(Goal):
Turn the lines from the one containing "order: Saxifragales" through the one containing "common name: Starry saxifrage" into a Markdown table with the columns Row and Line, skipping any blank lines.

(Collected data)
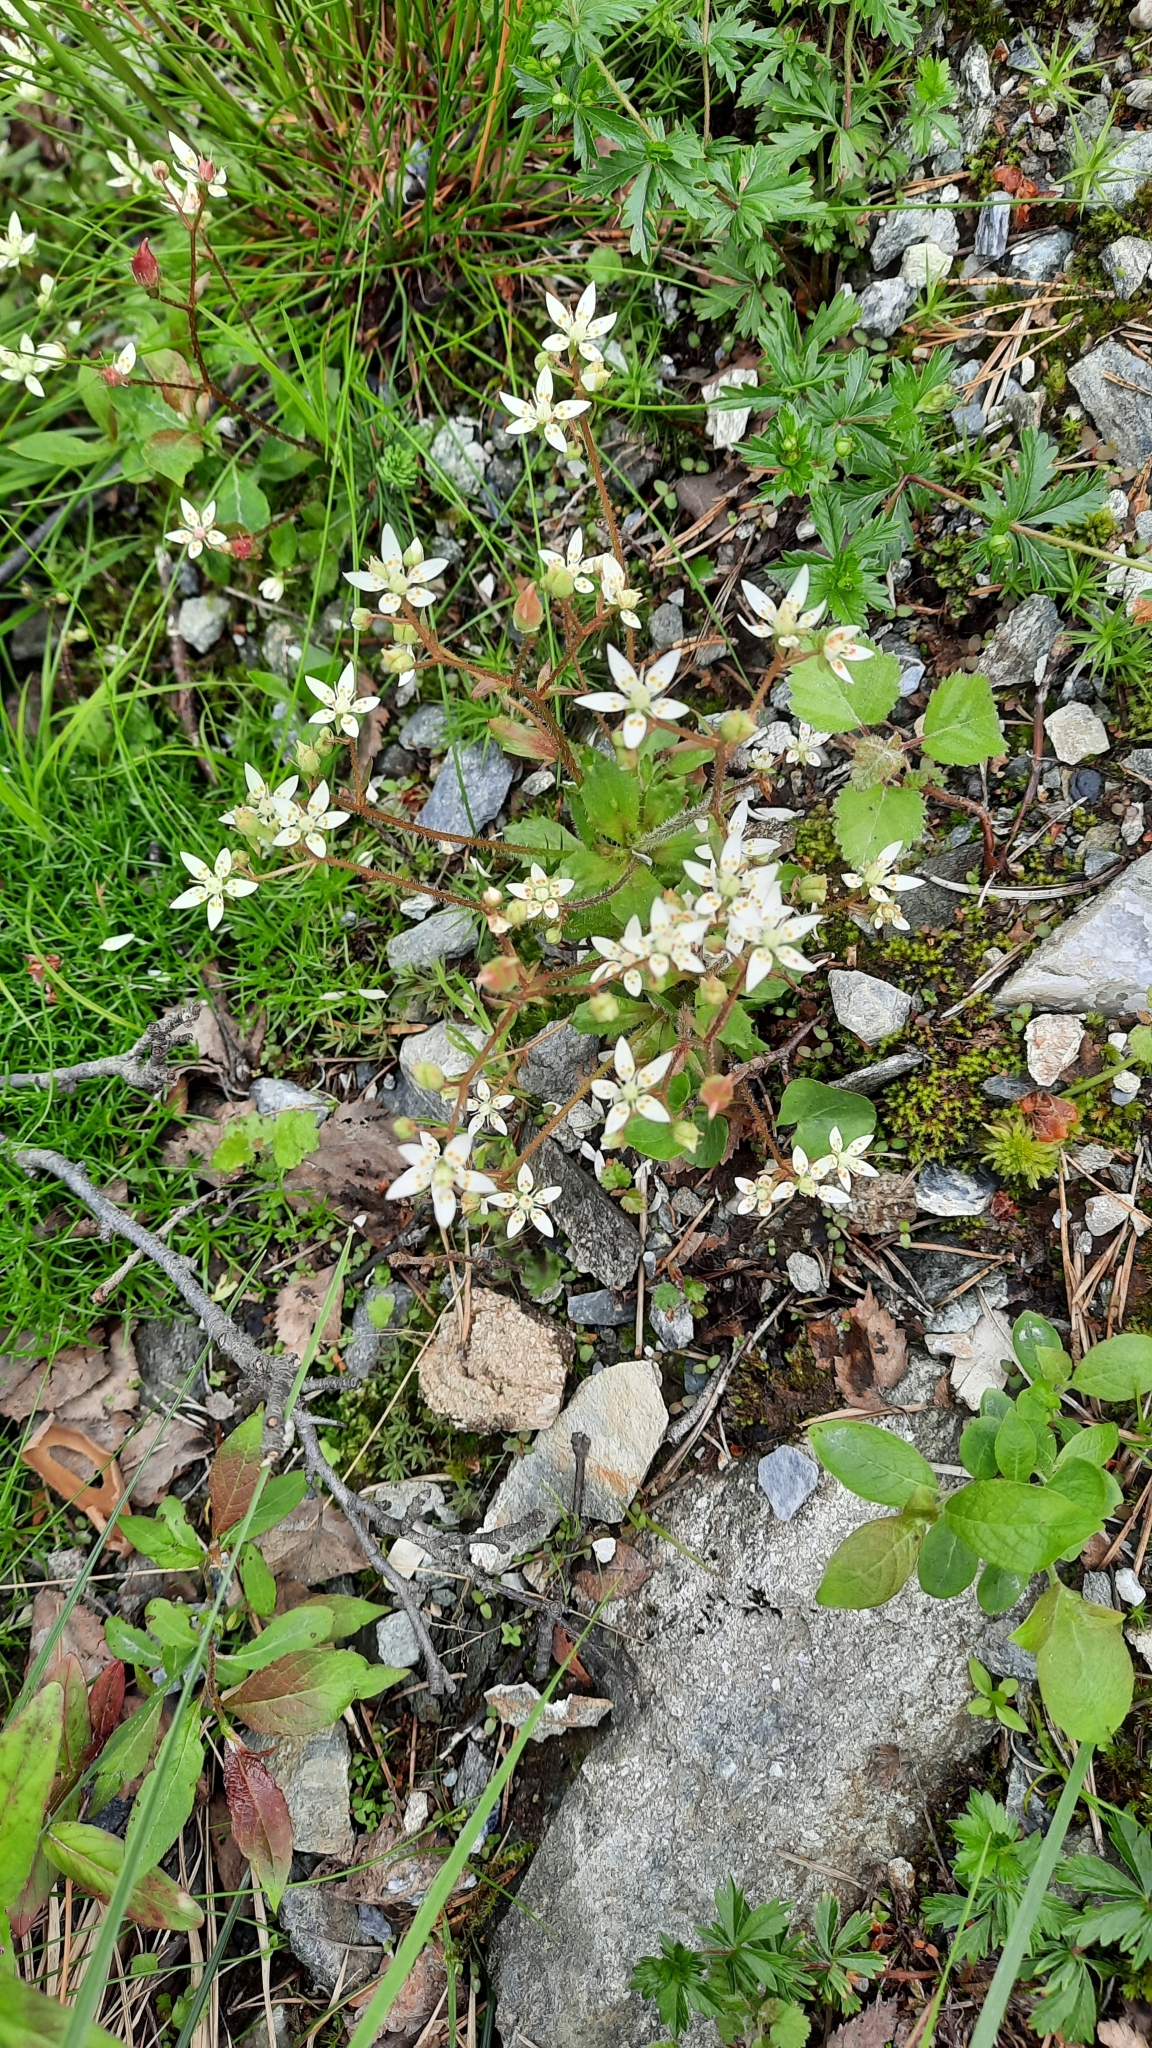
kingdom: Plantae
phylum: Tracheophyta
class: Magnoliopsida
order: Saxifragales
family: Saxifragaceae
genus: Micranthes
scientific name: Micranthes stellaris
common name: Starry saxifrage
* * *
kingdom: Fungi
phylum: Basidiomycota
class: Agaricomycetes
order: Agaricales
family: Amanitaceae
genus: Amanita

(Answer):
| Row | Line |
|---|---|
| 1 | order: Saxifragales |
| 2 | family: Saxifragaceae |
| 3 | genus: Micranthes |
| 4 | scientific name: Micranthes stellaris |
| 5 | common name: Starry saxifrage |